Les tensions persistantes sur le foncier, la hausse continue des coûts de production et les difficultés d’accès à l’eau agricole accentuent la vulnérabilité des exploitations. Enfin, le renouvellement des générations d’agriculteurs constitue un enjeu central pour garantir la continuité et la pérennité de la filière, dans un contexte marqué par le vieillissement de la population antillaise.


L’export, levier de développement économique du territoire et pilier de la souveraineté alimentaire
Malgré les crises et les incertitudes, Caraïbes Melonniers s’appuie sur un modèle mixte alliant export et ancrage local, visant à la fois la pérennité économique de la filière et le renforcement de la souveraineté alimentaire dans les territoires caribéens.

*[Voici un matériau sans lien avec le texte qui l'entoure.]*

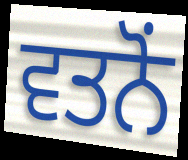
ਵਤਨੋਂ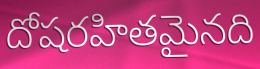
దోషరహితమైనది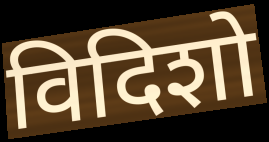
विदिशो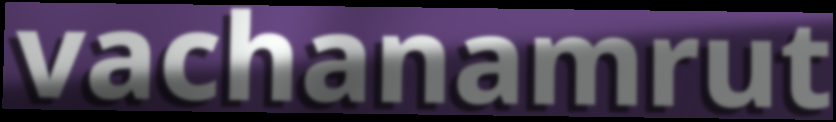
vachanamrut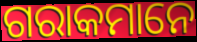
ଗରାକମାନେ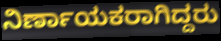
ನಿರ್ಣಾಯಕರಾಗಿದ್ದರುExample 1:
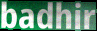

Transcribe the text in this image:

badhir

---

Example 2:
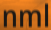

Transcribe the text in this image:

nml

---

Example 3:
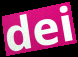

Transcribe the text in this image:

dei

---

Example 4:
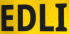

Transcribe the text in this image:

EDLI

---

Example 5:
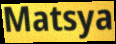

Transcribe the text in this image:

MatsyaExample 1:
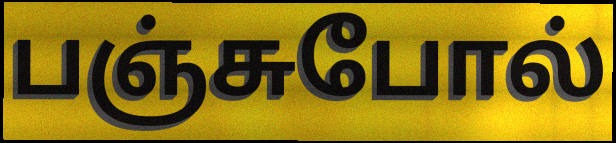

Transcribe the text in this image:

பஞ்சுபோல்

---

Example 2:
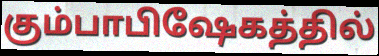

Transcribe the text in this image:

கும்பாபிஷேகத்தில்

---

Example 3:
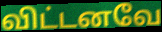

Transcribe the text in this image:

விட்டனவே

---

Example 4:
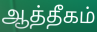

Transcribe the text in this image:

ஆத்தீகம்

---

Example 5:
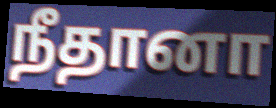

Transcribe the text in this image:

நீதானாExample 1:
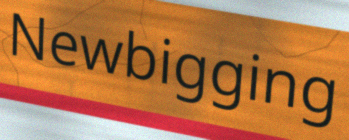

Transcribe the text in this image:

Newbigging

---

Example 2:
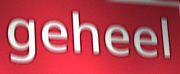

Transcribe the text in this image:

geheel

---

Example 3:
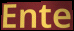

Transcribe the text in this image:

Ente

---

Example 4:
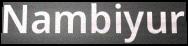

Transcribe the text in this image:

Nambiyur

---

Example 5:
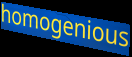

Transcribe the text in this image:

homogenious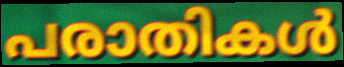
പരാതികൾ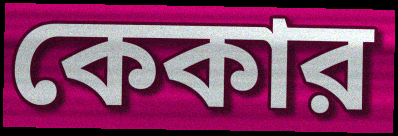
কেকার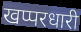
खप्परधारी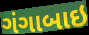
ગંગાબાઇ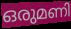
ഒരുമണിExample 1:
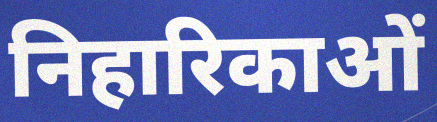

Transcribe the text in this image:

निहारिकाओं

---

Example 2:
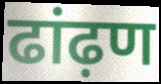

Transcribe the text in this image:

ढांढ़ण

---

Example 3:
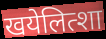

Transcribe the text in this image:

खयेलित्शा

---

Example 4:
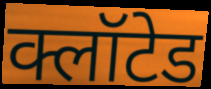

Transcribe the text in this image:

क्लॉटेड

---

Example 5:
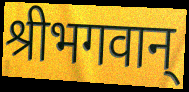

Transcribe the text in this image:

श्रीभगवान्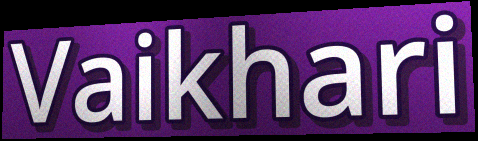
Vaikhari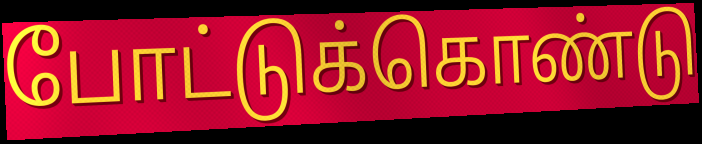
போட்டுக்கொண்டுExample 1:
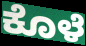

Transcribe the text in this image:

ಕೊಳೆ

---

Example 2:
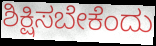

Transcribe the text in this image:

ಶಿಕ್ಷಿಸಬೇಕೆಂದು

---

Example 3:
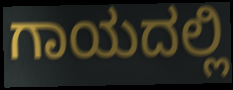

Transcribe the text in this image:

ಗಾಯದಲ್ಲಿ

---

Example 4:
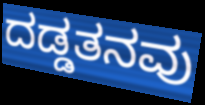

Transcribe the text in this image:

ದಡ್ಡತನವು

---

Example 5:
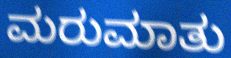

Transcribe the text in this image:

ಮರುಮಾತು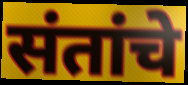
संतांचेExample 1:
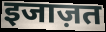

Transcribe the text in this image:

इजाज़त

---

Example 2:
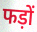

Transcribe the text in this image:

फड़ों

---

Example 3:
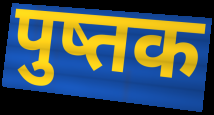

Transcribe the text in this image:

पुष्तक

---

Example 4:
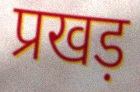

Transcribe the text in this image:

प्रखड़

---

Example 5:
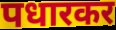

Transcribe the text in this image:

पधारकर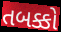
તબક્કો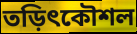
তড়িৎকৌশল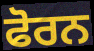
ਫੋਰਨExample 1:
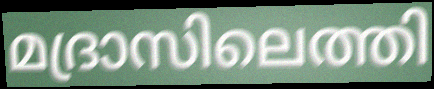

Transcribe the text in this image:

മദ്രാസിലെത്തി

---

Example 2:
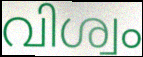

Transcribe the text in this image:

വിശ്വം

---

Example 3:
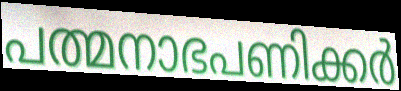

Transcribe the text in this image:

പത്മനാഭപണിക്കർ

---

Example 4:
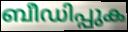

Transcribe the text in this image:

ബീഡിപ്പുക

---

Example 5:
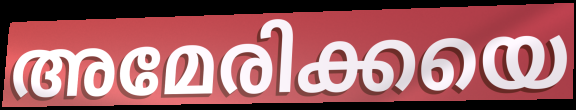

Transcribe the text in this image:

അമേരിക്കയെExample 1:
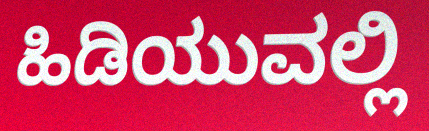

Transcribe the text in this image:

ಹಿಡಿಯುವಲ್ಲಿ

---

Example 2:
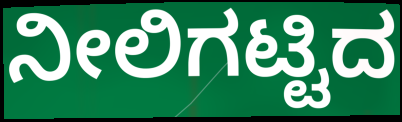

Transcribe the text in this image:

ನೀಲಿಗಟ್ಟಿದ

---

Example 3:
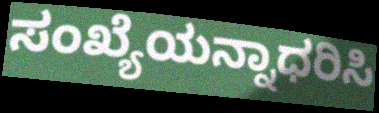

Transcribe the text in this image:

ಸಂಖ್ಯೆಯನ್ನಾಧರಿಸಿ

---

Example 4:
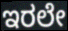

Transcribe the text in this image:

ಇರಲೇ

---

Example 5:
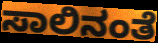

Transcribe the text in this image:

ಸಾಲಿನಂತೆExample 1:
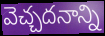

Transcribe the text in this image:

వెచ్చదనాన్ని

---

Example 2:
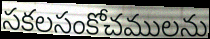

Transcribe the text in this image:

సకలసంకోచములను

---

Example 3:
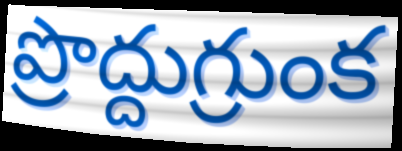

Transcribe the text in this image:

ప్రొద్దుగ్రుంక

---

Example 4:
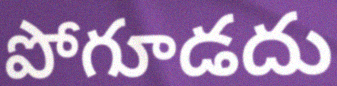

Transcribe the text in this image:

పోగూడదు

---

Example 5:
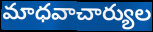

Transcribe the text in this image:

మాధవాచార్యులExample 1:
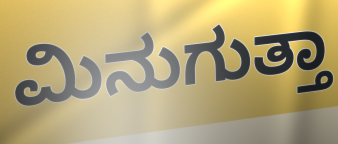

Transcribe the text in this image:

ಮಿನುಗುತ್ತಾ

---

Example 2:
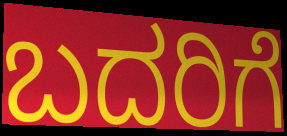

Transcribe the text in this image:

ಬದರಿಗೆ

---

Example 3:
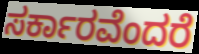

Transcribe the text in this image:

ಸರ್ಕಾರವೆಂದರೆ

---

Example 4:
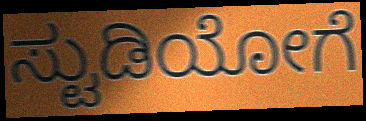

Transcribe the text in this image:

ಸ್ಟುಡಿಯೋಗೆ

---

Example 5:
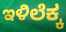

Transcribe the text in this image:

ಇಳಿಲೆಕ್ಕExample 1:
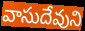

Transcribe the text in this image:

వాసుదేవుని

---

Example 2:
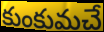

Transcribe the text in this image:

కుంకుమచే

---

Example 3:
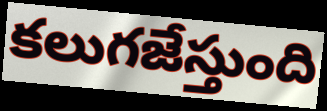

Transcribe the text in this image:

కలుగజేస్తుంది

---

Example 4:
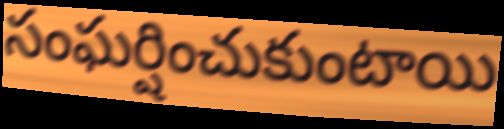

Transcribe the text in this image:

సంఘర్షించుకుంటాయి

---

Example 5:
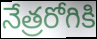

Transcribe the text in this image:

నేత్రరోగికిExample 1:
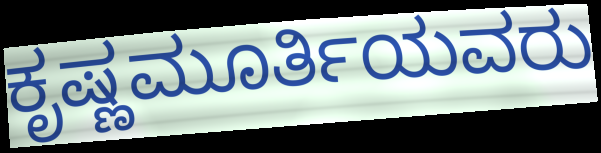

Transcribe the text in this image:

ಕೃಷ್ಣಮೂರ್ತಿಯವರು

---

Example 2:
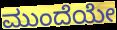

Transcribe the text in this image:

ಮುಂದೆಯೇ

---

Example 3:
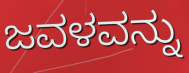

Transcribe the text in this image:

ಜವಳವನ್ನು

Ainsi, pour 2025, la coopérative vise 3 130 tonnes à l’export et 1 200 tonnes destinées aux marchés locaux, représentant environ 73 % du chiffre d’affaires sur l’export et 27 % sur le marché local. Aujourd’hui, 60 à 70 % du chiffre d’affaires provient des marchés intra-nationaux, principalement vers l’Hexagone, représentant 50 à 60 % des volumes produits. Parallèlement, le groupement explore de nouveaux débouchés pour diversifier ses revenus et sécuriser ses équilibres financiers.
Pour autant, le marché local reste un levier essentiel : il garantit aux populations un approvisionnement régulier en produits frais, sains et issus du territoire. « L’export structure notre production et nous permet de maintenir un niveau d’activité suffisant pour approvisionner le marché local », explique Charles Leclere. « Sans ce modèle équilibré, c’est toute la souveraineté alimentaire de nos territoires qui serait fragilisée, et il est important de souligner que l’assise économique générée par les activités de la filière melon permet également de soutenir la diversification des producteurs vers des Fruits et légumes autres que le Melon, fondamentaux pour la souveraineté alimentaire de nos Iles .»
Mais la filière ne se contente pas de produire : elle innove, se diversifie et anticipe. Caraïbes Melonniers investit dans la recherche agronomique et l’expérimentation variétale, le développement de solutions durables de protection des cultures, l’accompagnement technique des producteurs et la valorisation des savoir-faire et des circuits régionaux.

Une filière proactive mais victime collatérale des nouvelles orientations budgétaires
Plutôt que de rester les bras croisés, Caraïbes Melonniers se positionne dans une dynamique active, proposant des actions concrètes pour soutenir ses producteurs et renforcer la qualité et la durabilité de la filière. La coopérative investit dans le renouvellement des équipes, le dialogue permanent avec les producteurs, le renforcement des démarches qualité et environnementales, et des initiatives quotidiennes sur le terrain pour améliorer les pratiques agricoles, protéger les ressources et anticiper les défis de demain.
Mais sans visibilité ni soutien durable, la dynamique reste fragile. « Nous avons une dynamique très volontaire. Mais nous ressentons cruellement un manque de soutien. Même si nous comprenons le contexte européen et international », déplore Charles Leclere. « Aujourd’hui, nous avons clairement le sentiment d’être des victimes collatérales de ces changements d’orientation », conclut-il.
À la veille d’échéances politiques majeures, leur appel sonne comme un avertissement : sans visibilité, moyens et volonté politique, la filière pourrait être profondément fragilisée, compromettant les efforts de structuration engagés depuis plus de 40 ans.